This is a difficult review to write for a white middle-aged man and I am sure that the author would appreciate the fact that I would find it difficult- it means that the issues she raises have hit home.
I selected this book on the basis of its subtitle “A Celebration Of Black Women In Pop Culture”. I have often used this site to applaud the contribution of Black women within music, the arts and literature and thought this celebration was something I really wanted to be a part of. The subtitle is not inaccurate, it is a celebration, but not quite what I had anticipated.
The author is central to this work, she is Ghanaian who has become an American citizen in recent years and works as a film critic and commentator on culture. She also has struggled with fragile mental health, with suicide attempts and attributes this, at least in part, as her experience of being a Black woman in America.
You can appreciate from this the tone would not be as celebratory as I had anticipated. An author’s note warns the reader to “be tender with yourself” if likely to be triggered by the issues in this book.
Zeba Blay studies the Black American female experience in terms of racist expectations and stereotypes borne from white supremacy including the body, sexual identity, skin tone, childhood and the quest to be “carefree” using women from popular culture as evidence. Her arguments are powerful and impressive. I do not feel it appropriate for me to comment on these truths other than to encourage a reading and an absorbing of what the author is saying. I’m just going to write 10 quotes from the book which will be enough for you to know whether you are prepared to go on this journey with her. I read the US edition before publication over here. I see the UK edition has a Foreword by radio DJ Clara Amfo which may put some of this into context for the British reader.
I’ll give you the quotes as they appear chronologically within the book and also the section in which you will find them. They will be out of context, perhaps, but I have not distorted them in any way.
“And writing about Black women is the thing that put me together again, that got me through and helped me become reacquainted with the concept of joy and freedom” (Introduction)
“To say that Black women are everything, are indeed essential to American Culture, to the global Zeitgeist is simply to observe things as they actually are” (Introduction)
“… to exist in a Black body is to exist in a persistent state of precarity, to be in constant anticipation of some form of violence” (Bodies)
“Black women’s bodies were once legally considered property. They were bought and sold, traded and loaned” (She’s A Freak)
“How can a piece of property be raped? Black women were therefore assumed as always being sexually available and this way of seeing them was sanctioned by the American government” (She’s A Freak)
“The fact that one in four Black girls will be abused before the age of 18, that one in five Black women are survivors of rape and yet for every fifteen Black women who are assaulted just one reports her rape comes as no surprise” (She’s A Freak)
“If Beyonce had a deeper complexion would her dominance within the Zeitgeist be as ubiquitous as it is” (Extra Black)

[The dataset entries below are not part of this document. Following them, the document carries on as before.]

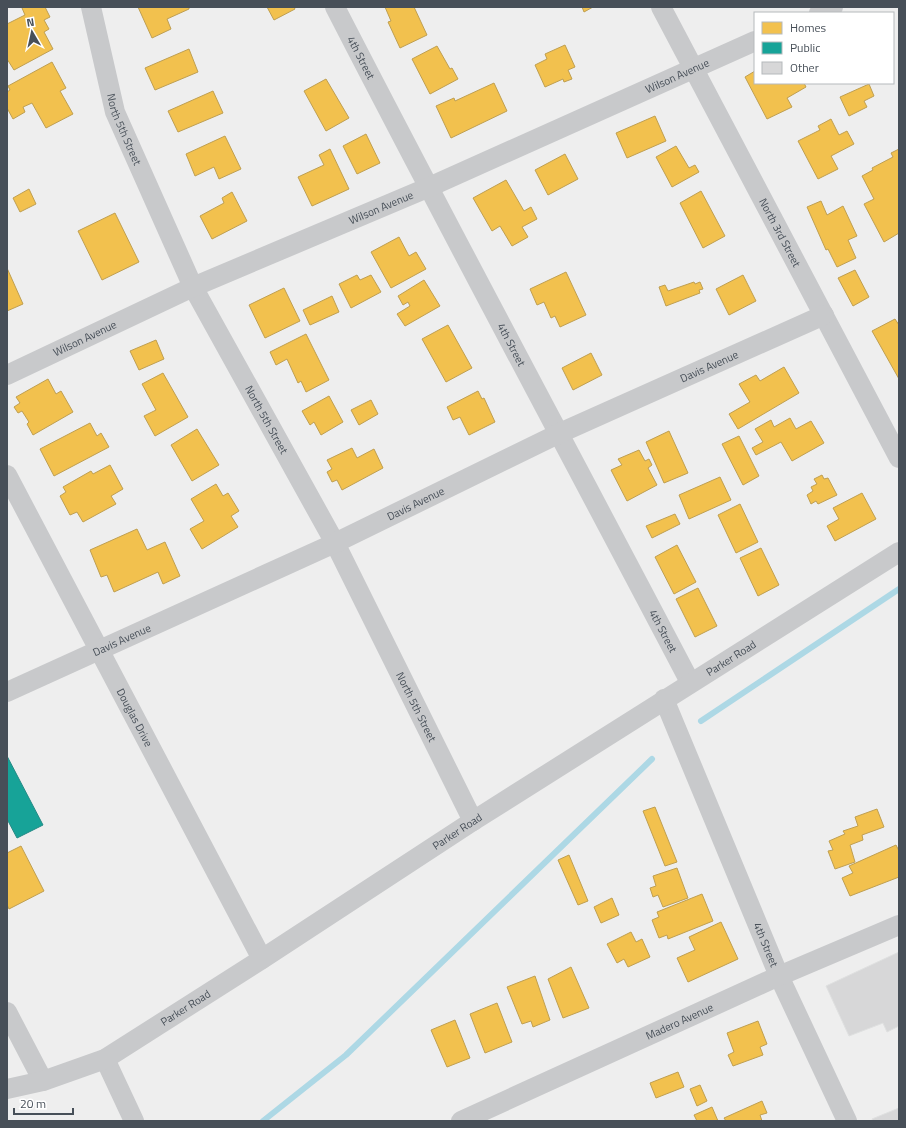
<svg xmlns="http://www.w3.org/2000/svg" width="906" height="1128" viewBox="0 0 906 1128" font-family="'Titillium Web',sans-serif">
  <rect width="100%" height="100%" fill="#eee"/>
  <!-- homes -->
  <path fill="#f2c14e" stroke="#bf9f51" d="M24,7H45L50,17L44,20L49,29L44,32L53,49L14,70L7,59V24L25,15L22,8Z
    M138,7H189V9L167,19L171,29L152,38Z
    M267,7H294L295,9L274,20Z
    M385,7H414L427,35L400,48L388,22L391,21Z
    M582,7H593L584,12Z
    M565,45L575,67L568,70L572,79L564,82L563,79L545,87L535,65L547,59L545,54Z
    M437,46L450,69L452,68L458,79L430,94L412,59Z
    M189,49L198,72L155,90L145,68Z
    M52,62L66,88L60,91L73,114L46,128L32,103L23,107L25,112L13,119L7,108V92L10,90L8,86Z
    M755,71V83H804L806,87L787,98L792,107L767,119L745,77Z
    M326,79L349,118L326,131L304,91Z
    M494,83L507,111L451,138L436,106L454,98L455,101Z
    M869,84L874,96L864,101L867,107L849,116L840,97Z
    M213,91L223,113L178,132L168,111Z
    M655,116L666,141L627,158L616,133Z
    M831,119L839,135L847,131L854,144L831,156L838,169L818,179L798,141L820,130L818,126Z
    M366,134L380,163L357,174L343,146Z
    M225,136L241,169L219,179L214,167L195,176L186,154Z
    M676,146L689,168L695,165L699,172L672,187L656,157Z
    M330,149L349,189L312,206L298,177L324,165L319,155Z
    M899,149V233L884,242L864,204L874,199L862,176L873,170L872,168L893,157L891,153Z
    M565,154L578,179L548,195L535,170Z
    M506,180L524,211L531,207L537,219L522,227L528,237L512,246L500,226L492,231L473,198Z
    M29,189L36,204L20,212L13,198Z
    M701,191L725,236L703,248L680,203Z
    M232,192L247,221L212,239L200,216L224,203L222,198Z
    M821,201L827,215L843,206L857,236L848,240L856,258L837,267L828,249L826,250L807,207Z
    M115,213L139,262L102,280L78,231Z
    M399,237L409,256L416,252L426,269L391,288L371,252Z
    M7,268L23,304L7,311Z
    M855,270L869,297L853,306L838,278Z
    M566,272L586,315L560,327L555,316L551,318L544,302L537,305L530,289Z
    M357,275L360,280L371,275L381,292L351,308L339,284Z
    M743,275L756,301L729,315L716,289Z
    M424,280L440,306L405,326L397,314L410,306L408,302L403,305L398,296Z
    M694,282L695,284L700,282L703,289L699,290L700,293L666,306L659,287L665,285L668,291Z
    M284,288L300,321L265,338L249,305Z
    M332,296L339,312L310,325L303,310Z
    M895,319L899,325V379L872,331Z
    M448,325L472,368L446,382L422,339Z
    M306,334L329,380L306,392L301,381L298,383L287,359L276,365L270,352Z
    M156,340L164,359L139,370L130,351Z
    M591,353L602,375L573,390L562,368Z
    M784,367L799,393L738,429L729,414L750,402L739,384L756,375L760,381Z
    M163,373L188,417L155,436L144,416L156,410L142,384Z
    M48,379L56,394L61,391L73,412L33,435L27,424L29,422L22,411L18,413L14,407L20,403L16,397Z
    M478,391L482,399L484,398L495,422L469,435L460,417L453,420L447,407Z
    M329,396L343,422L321,435L314,422L310,425L302,411Z
    M371,400L378,414L359,425L351,410Z
    M790,418L796,429L811,421L824,443L792,461L781,442L756,455L752,448L763,442L755,429L771,420L774,427Z
    M90,423L97,436L101,433L109,447L54,476L40,449Z
    M197,429L219,465L192,481L171,445Z
    M669,431L688,473L664,483L646,442Z
    M739,436L759,476L743,485L722,444Z
    M352,448L357,458L374,449L383,468L342,490L337,480L332,482L327,472L332,469L327,460Z
    M639,450L645,461L649,459L652,465L648,468L657,485L627,501L611,470L622,465L618,459Z
    M110,465L123,489L111,496L116,504L83,522L77,512L70,515L60,496L66,492L63,487L91,471L93,474Z
    M822,475L824,479L828,478L837,495L818,504L816,501L811,504L807,495L813,491L811,487L817,484L814,479Z
    M720,477L731,500L689,519L679,495Z
    M216,484L223,496L228,493L239,511L231,516L238,527L202,549L190,529L204,521L191,499Z
    M862,493L876,519L835,541L827,526L839,519L833,508Z
    M740,504L758,542L736,553L718,515Z
    M675,514L680,524L652,538L646,526Z
    M137,529L147,550L165,542L180,576L163,584L158,572L114,592L107,575L101,577L90,550Z
    M677,545L696,582L674,594L655,557Z
    M761,548L779,585L758,596L740,558Z
    M698,588L717,626L695,637L676,599Z
    M655,807L677,862L665,866L643,811Z
    M877,809L884,827L862,835L863,840L850,845L855,862L835,869L828,851L833,850L829,841L845,834L843,831L858,826L855,817Z
    M896,845L899,851V877L850,896L842,878L853,873L849,866Z
    M21,846L44,891L9,909L7,905V853Z
    M569,855L588,901L578,905L558,860Z
    M677,868L688,898L663,907L658,895L653,897L650,888L656,886L653,876Z
    M702,894L713,921L668,939L667,935L659,938L652,920L659,917L657,912Z
    M612,898L619,915L601,923L594,907Z
    M721,922L738,959L688,982L677,958L695,950L689,937Z
    M631,932L636,942L642,939L650,957L628,967L624,959L617,963L607,944Z
    M571,967L589,1008L563,1018L548,979Z
    M535,976L550,1020L533,1027L531,1021L522,1024L507,987Z
    M497,1003L512,1042L485,1053L470,1014Z
    M455,1020L470,1058L447,1067L431,1030Z
    M758,1021L767,1044L760,1047L763,1055L733,1066L728,1055L734,1052L727,1033Z
    M678,1072L684,1087L656,1098L650,1083Z
    M700,1085L707,1101L697,1106L690,1089Z
    M762,1101L767,1113L760,1115L762,1121H726L724,1118Z
    M712,1107L718,1121H697L694,1115Z"/>
  <!-- public -->
  <path fill="#17a398" stroke="#258a85" d="M7,756L43,825L17,838L7,819Z"/>
  <g fill="none" stroke-linecap="round" stroke-linejoin="round">
    <!-- stream -->
    <path stroke="#add8e5" stroke-width="6" d="M701,721L899,589
      M263,1121L346,1055L652,759"/>
  </g>
  <!-- building -->
  <path fill="#d7d7d8" stroke="#dfe0e0" d="M899,952V1026L887,1032L883,1023L849,1036L826,986Z
    M899,1108V1121H873L872,1119Z"/>
  <g fill="none" stroke-linecap="round" stroke-linejoin="round">
    <!-- street -->
    <g stroke="#c8c9cb" stroke-width="20">
      <path id="s1" d="M91,7L115,112L193,287L335,543L473,821"/>
      <path id="s2" d="M335,7C451,233 572,457 690,682"/>
      <path id="s3" d="M661,7L899,458"/>
      <path d="M819,13L833,7"/>
      <path id="s4" d="M7,375L193,287L427,188L755,41"/>
      <path id="s5" d="M7,475L262,959"/>
      <path id="s6" d="M7,692L335,543L560,433L824,315"/>
      <path id="s7" d="M664,699L779,976L847,1121"/>
      <path d="M7,1012L43,1081"/>
      <path d="M105,1059L134,1121"/>
      <path id="s8" d="M7,1089L43,1081L105,1059L262,959L473,821L899,552"/>
      <path id="s9" d="M461,1121L779,976L899,925"/>
    </g>
  </g>
  <g text-anchor="middle" stroke-width="4" stroke-linejoin="round" paint-order="stroke">
    <!-- street labels -->
    <g font-size="11" fill="#474f58" stroke="#fff">
      <text dy="4" stroke="none"><textPath href="#s2" startOffset="57">4th Street</textPath></text>
      <text dy="4" stroke="none"><textPath href="#s4" startOffset="734">Wilson Avenue</textPath></text>
      <text dy="4" stroke="none"><textPath href="#s1" startOffset="127">North 5th Street</textPath></text>
      <text dy="4" stroke="none"><textPath href="#s4" startOffset="410">Wilson Avenue</textPath></text>
      <text dy="4" stroke="none"><textPath href="#s3" startOffset="255">North 3rd Street</textPath></text>
      <text dy="4" stroke="none"><textPath href="#s4" startOffset="86">Wilson Avenue</textPath></text>
      <text dy="4" stroke="none"><textPath href="#s2" startOffset="381">4th Street</textPath></text>
      <text dy="4" stroke="none"><textPath href="#s6" startOffset="774">Davis Avenue</textPath></text>
      <text dy="4" stroke="none"><textPath href="#s1" startOffset="451">North 5th Street</textPath></text>
      <text dy="4" stroke="none"><textPath href="#s6" startOffset="450">Davis Avenue</textPath></text>
      <text dy="4" stroke="none"><textPath href="#s2" startOffset="705">4th Street</textPath></text>
      <text dy="4" stroke="none"><textPath href="#s6" startOffset="126">Davis Avenue</textPath></text>
      <text dy="4" stroke="none"><textPath href="#s8" startOffset="846">Parker Road</textPath></text>
      <text dy="4" stroke="none"><textPath href="#s1" startOffset="775">North 5th Street</textPath></text>
      <text dy="4" stroke="none"><textPath href="#s5" startOffset="274">Douglas Drive</textPath></text>
      <text dy="4" stroke="none"><textPath href="#s8" startOffset="522">Parker Road</textPath></text>
      <text dy="4" stroke="none"><textPath href="#s7" startOffset="266">4th Street</textPath></text>
      <text dy="4" stroke="none"><textPath href="#s8" startOffset="198">Parker Road</textPath></text>
      <text dy="4" stroke="none"><textPath href="#s9" startOffset="240">Madero Avenue</textPath></text>
    </g>
  </g>
  <!-- border -->
  <rect width="906" height="1128" fill="none" stroke="#474f58" stroke-width="16"/>
  <!-- legend -->
  <rect x="754" y="12" width="140" height="72" fill="#ffffff" stroke="#b5b9bc"/>
  <rect x="762" y="22" width="20" height="12" fill="#f2c14e" stroke="#b5b9bc"/>
  <text x="790" y="32" font-size="12" fill="#474f58">Homes</text>
  <rect x="762" y="42" width="20" height="12" fill="#17a398" stroke="#b5b9bc"/>
  <text x="790" y="52" font-size="12" fill="#474f58">Public</text>
  <rect x="762" y="62" width="20" height="12" fill="#d7d7d8" stroke="#b5b9bc"/>
  <text x="790" y="72" font-size="12" fill="#474f58">Other</text>
  <!-- north arrow -->
  <g transform="translate(32 32) rotate(351)" stroke="#ffffff" stroke-width="3" paint-order="stroke">
  <path d="M0-3L7 15L0 10L-7 15Z" fill="#474f58"/>
  <text y="-6" font-size="11" font-weight="bold" text-anchor="middle" fill="#474f58">N</text>
  </g>
  <!-- scale -->
  <path d="M14 1108v6h59v-6" fill="none" stroke="#474f58" stroke-width="2"/>
  <text x="20" y="1108" font-size="12" fill="#474f58" stroke="#ffffff" stroke-width="3" paint-order="stroke">20 m</text>
</svg>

“My Blackness doesn’t make me depressed, but being Black in this world can be depressing.” (Strong Black Lead)
“the exuberance of Black joy springs forth from Black despair. Collectively, we made a way out of no way.” (Strong Black Lead)
“Black women are killed in America at a higher rate than women of any other race. Trans Black women are killed at an even higher rate.” (Strong Black Lead)
Carefree Black Girls is published in the UK by Square Peg on October 21st 2021. Many thanks to the publishers and Netgalley for the advance review copy.